Exercise details – Everything from the line containing "I need the box that holds the window" through the last line of the records must be returned verbatim, and nothing outside that range.
○ ○ ○ ○ ○
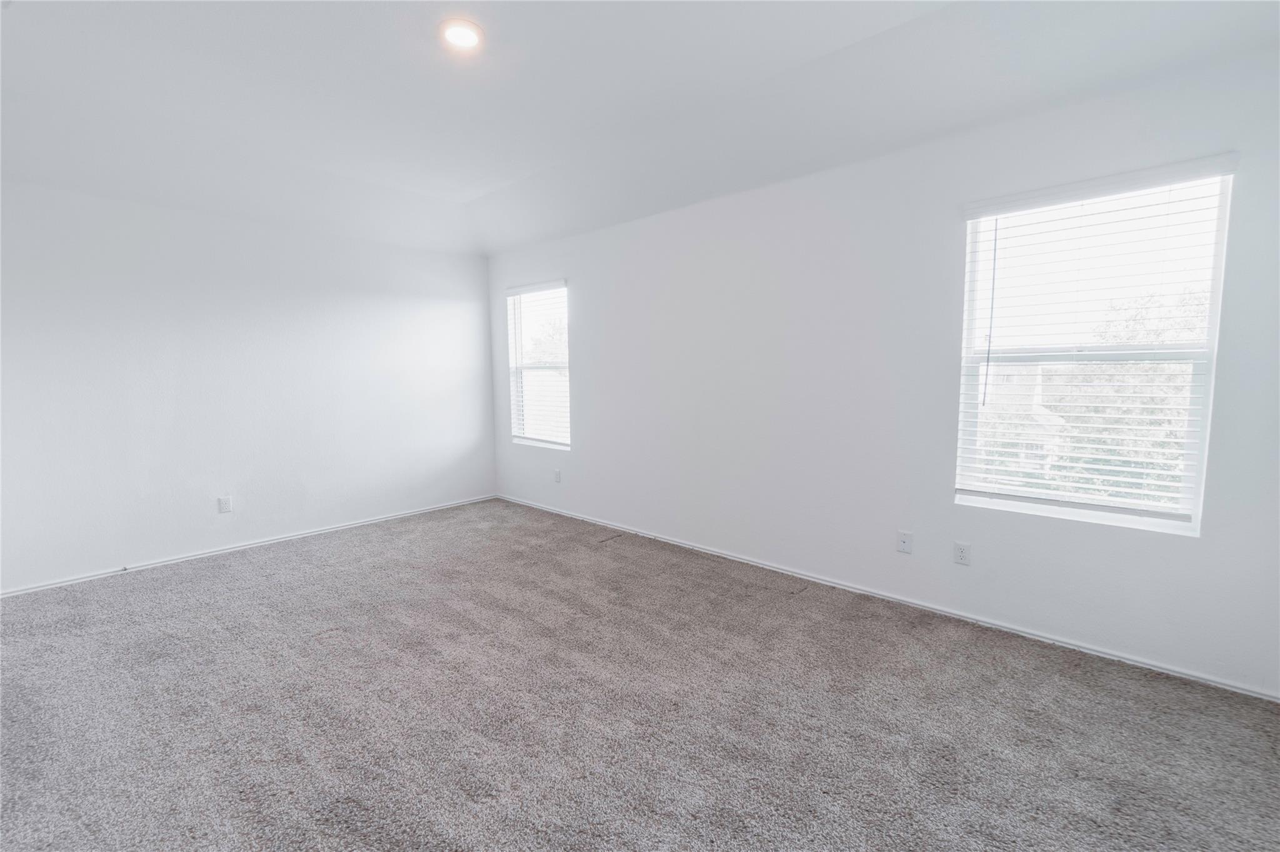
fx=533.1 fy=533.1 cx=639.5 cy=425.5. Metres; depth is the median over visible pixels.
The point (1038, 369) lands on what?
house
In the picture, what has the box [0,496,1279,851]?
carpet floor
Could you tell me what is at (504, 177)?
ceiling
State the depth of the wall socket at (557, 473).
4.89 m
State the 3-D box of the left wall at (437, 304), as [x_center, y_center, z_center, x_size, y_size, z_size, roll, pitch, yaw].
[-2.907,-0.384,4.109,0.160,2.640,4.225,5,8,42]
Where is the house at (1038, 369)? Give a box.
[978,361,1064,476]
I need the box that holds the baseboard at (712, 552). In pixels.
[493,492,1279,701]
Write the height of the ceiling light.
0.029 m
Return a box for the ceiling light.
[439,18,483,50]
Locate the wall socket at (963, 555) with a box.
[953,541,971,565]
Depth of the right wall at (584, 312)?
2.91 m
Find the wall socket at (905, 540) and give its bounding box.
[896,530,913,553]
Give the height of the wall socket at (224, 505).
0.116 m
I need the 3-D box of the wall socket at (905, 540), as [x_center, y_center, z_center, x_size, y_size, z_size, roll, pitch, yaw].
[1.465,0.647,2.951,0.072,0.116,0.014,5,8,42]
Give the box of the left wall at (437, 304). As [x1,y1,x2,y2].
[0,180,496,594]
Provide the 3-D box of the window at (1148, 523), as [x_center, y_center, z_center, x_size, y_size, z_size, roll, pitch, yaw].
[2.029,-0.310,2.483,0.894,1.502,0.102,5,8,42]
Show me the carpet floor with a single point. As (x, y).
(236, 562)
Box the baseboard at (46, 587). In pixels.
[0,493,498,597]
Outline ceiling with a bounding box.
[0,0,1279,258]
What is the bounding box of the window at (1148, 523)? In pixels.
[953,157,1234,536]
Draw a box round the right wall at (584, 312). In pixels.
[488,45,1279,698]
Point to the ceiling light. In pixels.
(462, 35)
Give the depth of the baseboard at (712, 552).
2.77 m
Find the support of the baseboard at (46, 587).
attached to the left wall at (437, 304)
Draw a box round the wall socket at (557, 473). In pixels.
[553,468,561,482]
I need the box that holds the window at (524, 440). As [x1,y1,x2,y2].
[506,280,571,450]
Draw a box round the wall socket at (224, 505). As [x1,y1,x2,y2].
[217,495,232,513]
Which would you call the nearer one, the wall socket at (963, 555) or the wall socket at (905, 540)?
○ ○ ○ ○ ○
Exercise result –
I need the box that holds the window at (524, 440). As [x1,y1,x2,y2].
[506,280,571,450]
Draw a box round the wall socket at (224, 505). As [x1,y1,x2,y2].
[217,495,232,513]
Which would you call the nearer one, the wall socket at (963, 555) or the wall socket at (905, 540)?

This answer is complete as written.